One option involves calling the police. If the police determine you are the victim are DV, your spouse will be arrested and a court will most likely order your spouse to stay away from you until the case is decided. If your spouse is convicted of DV, the court may continue the stay away order, often at your request.
You can also petition your county domestic relations court for a civil protection order (CPO) against your spouse. The court will determine if your allegations meet the criteria for a hearing on your petition. A temporary protection order is issued if the criteria are met, and your spouse will be ordered to stay away from the parties listed to be protected (you, you and your children, etc.). The temporary order becomes effective once your spouse is served with the order. Violation of the order after your spouse is served is a criminal offense.
The domestic relations court will schedule a hearing where both you and your spouse will be able to present evidence regarding the validity of your petition. Should the court be satisfied the parties listed to be protected need a CPO, such an order will be issued, for up to five years.
Criminal stay away orders and CPOs may be grounds for the protected spouse to be entitled to exclusive possession of the marital residence, until the residence is sold or otherwise disposed of during a divorce. There are multiple other grounds for exclusive possession of the marital residence to be granted and it is best for you and your attorney to decide if such grounds exist and whether you want exclusive possession of the marital home.
A spouse’s domestic violence history will be considered in custody and visitation deliberations. Supervised or unsupervised visitation may be at issue.
Victims of DV may qualify for a legal aid attorney to be appointed to represent them during both CPO and divorce proceedings. The standard will not rest with how much money your spouse earns.
When your spouse is prosecuted for DV, the matter becomes a public record. CPO filings appear on clerk of courts websites.
When the police are summoned for a domestic violence call, someone is normally arrested. Sometimes the caller or both spouses are arrested. The police do not act as referees in a domestic dispute.
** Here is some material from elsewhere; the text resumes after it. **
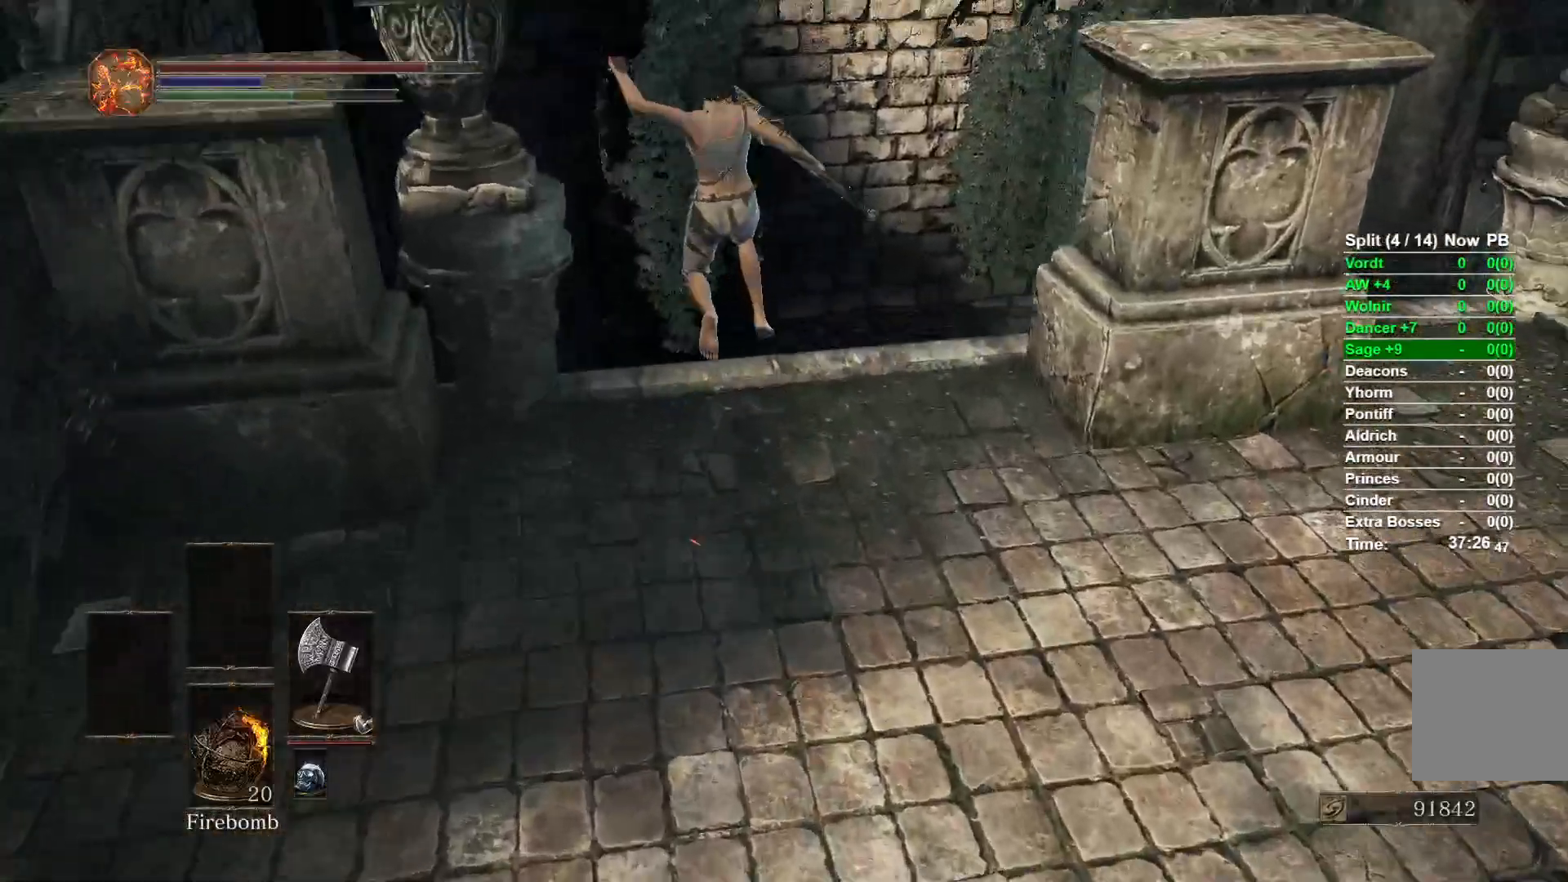
{"buttons": ["B"], "left_stick": "up", "right_stick": "right", "events": []}
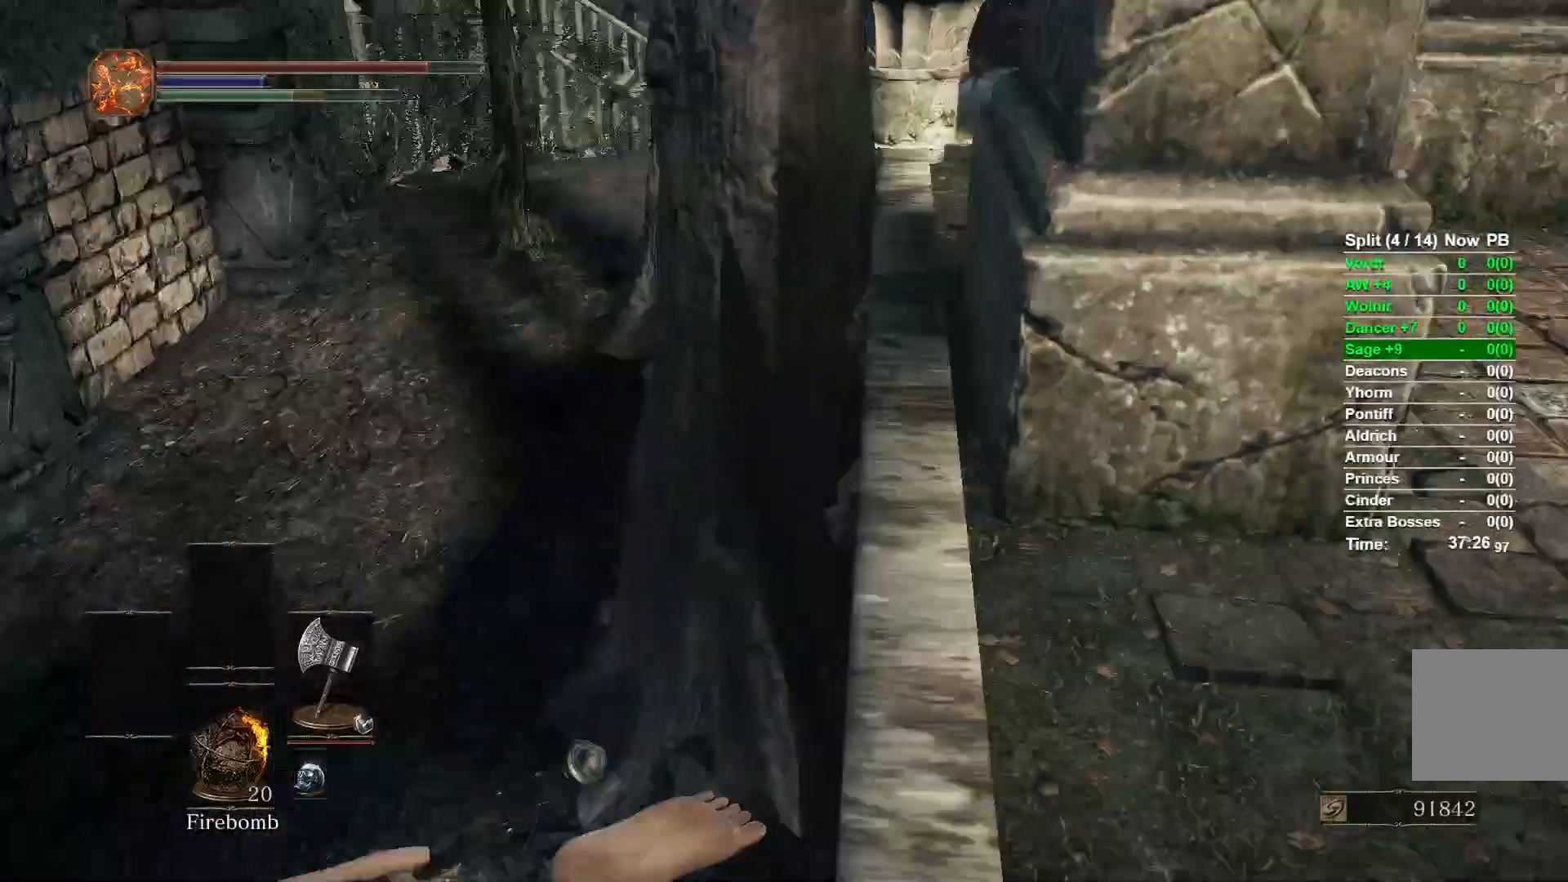
{"buttons": ["B"], "left_stick": "up", "right_stick": "center", "events": [[300, "right_stick", "center"]]}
Their role rests with enforcement of the law.
In Ohio, someone convicted of an offense of DV (§ 2919.25), when the offense is a misdemeanor of the first degree (M-1), cannot have the record of the conviction expunged. A subsequent DV charge, after someone is convicted of an M-1 DV, will be enhanced to a felony due to the prior conviction.
This guide is provided for informational purposes only. It is not offered as, and does not constitute, legal advice. The guide presumes you are not currently represented by an attorney who knows your specific circumstances. The guide is specific to Ohio.